Victor Hugo décrit ensuite l'Afrique comme une étendue quasi vierge, presque étrangère à toute humanité, une terre de « légende vaste et obscure » :
« De hardis pionniers se sont risqués, et, dès leurs premiers pas, ce sol étrange est apparu réel ; ces paysages lunaires deviennent des paysages terrestres. La France est prête à y apporter une mer.
Cette Afrique farouche n’a que deux aspects : peuplée, c’est la barbarie ; déserte, c’est la sauvagerie. »
Il conclut :
« Refaire une Afrique nouvelle, rendre la vieille Afrique maniable à la civilisation, tel est le problème. L’Europe le résoudra.
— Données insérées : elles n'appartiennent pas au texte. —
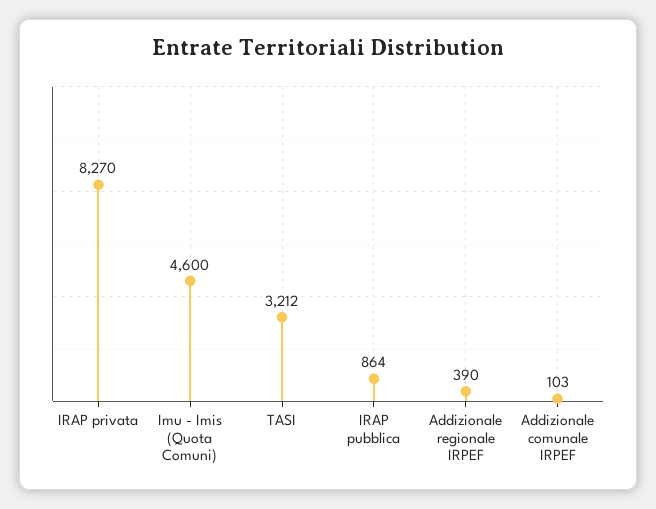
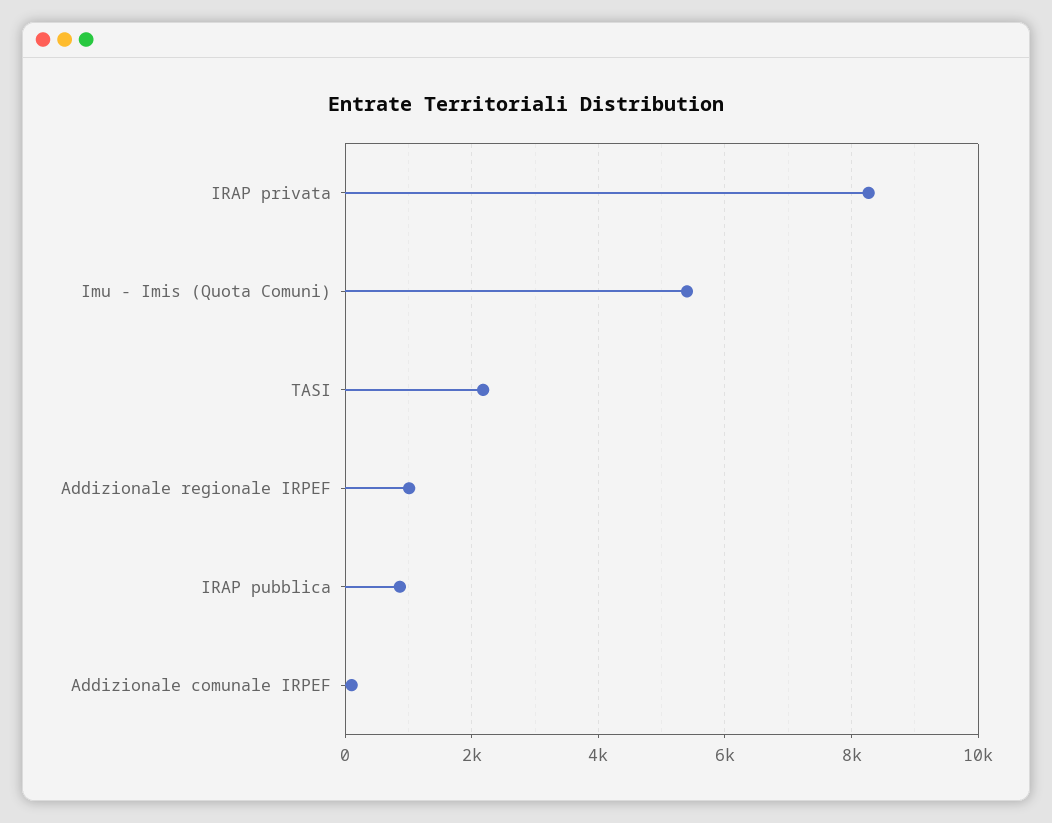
  {
    "IRAP privata": 8270,
-   "Imu - Imis (Quota Comuni)": 4600,
+   "Imu - Imis (Quota Comuni)": 5400,
-   "TASI": 3212,
+   "TASI": 2200,
    "IRAP pubblica": 864,
-   "Addizionale regionale IRPEF": 390,
+   "Addizionale regionale IRPEF": 1000,
    "Addizionale comunale IRPEF": 103
  }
Allez, Peuples ! emparez-vous de cette terre. Prenez-la. À qui ? À personne. Prenez cette terre à Dieu. Dieu donne la terre aux hommes, Dieu offre l’Afrique à l’Europe. Prenez-la. Où les rois apporteraient la guerre, apportez la concorde. Prenez-la, non pour le canon, mais pour la charrue ; non pour le sabre, mais pour le commerce ; non pour la bataille, mais pour l’industrie ; non pour la conquête, mais pour la fraternité. (Applaudissements prolongés.)
Versez votre trop-plein dans cette Afrique, et du même coup résolvez vos questions sociales, changez vos prolétaires en propriétaires. Allez, faites ! faites des routes, faites des ports, faites des villes ; croissez, cultivez, colonisez, multipliez ; et que, sur cette terre, de plus en plus dégagée des prêtres et des princes, l’Esprit divin s’affirme par la paix et l’Esprit humain par la liberté ! »
Au cours de sa vie, Victor Hugo s'exprima très peu sur le sujet. Conscient, à l'instar d'un Tocqueville, du caractère sanglant des conquêtes françaises en Afrique, il ne les condamna jamais ouvertement.
Il garda ainsi le silence sur la colonisation de l'Algérie, qui fut la principale aventure coloniale de son temps, et ne s'exprima pas davantage lorsque, deux ans après ce discours, en décembre 1881, la France fit conquête de la Tunisie.